Prima ha parlato dei momenti più difficili, qual è stata invece l’esperienza più bella e indimenticabile in montagna?
“I giorni 8 e 9 luglio del 2006, il primo anno in cui cominciai ad andare in alta montagna. Due miei amici “più esperti” (e sulla loro esperienza ci sarebbe stato tanto da discutere) mi portarono fare una grande classica sul massiccio del Monte Bianco.
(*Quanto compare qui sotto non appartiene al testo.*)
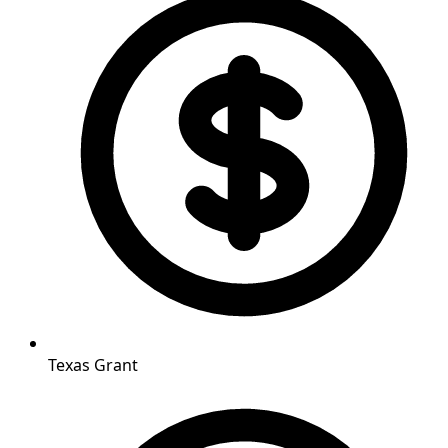
Texas Grant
Dormimmo in tenda a 3.400 metri sul ghiacciaio portando un solo sacco a pelo in tre, perché “tanto è estate e fa caldo”, portando una sola lampada frontale in tre perché “tanto è estate e viene luce presto”. Morale della favola, non chiudemmo occhio dal freddo e all’attacco sulla cresta ci arenammo in attesa della luce. In qualche modo riuscimmo a portare a termine la gita ma una volta a casa crollai dalla stanchezza. Ricordo che quella sera c’era la finale dei mondiali di calcio tra Italia e Francia e che ero stato invitato ad andare a vederla da amici. Mi svegliai quando era appena iniziato il secondo tempo, giusto per non perdermi la testata di Zidane. Indimenticabile!”
Infine, come sta andando questa estate anomala segnata dall’emergenza COVID-19?
“Abbiamo tutti tanta voglia di tornare sulle vette e di assaporare la libertà e il contatto stretto con la natura che ci sono tanto mancati nei mesi scorsi. Il turismo da noi sta andando meno peggio di quanto si pensasse, nonostante manchino tanti stranieri. Non sarà la stagione dei record, ma fortunatamente non sarà neanche così catastrofica come si temeva.”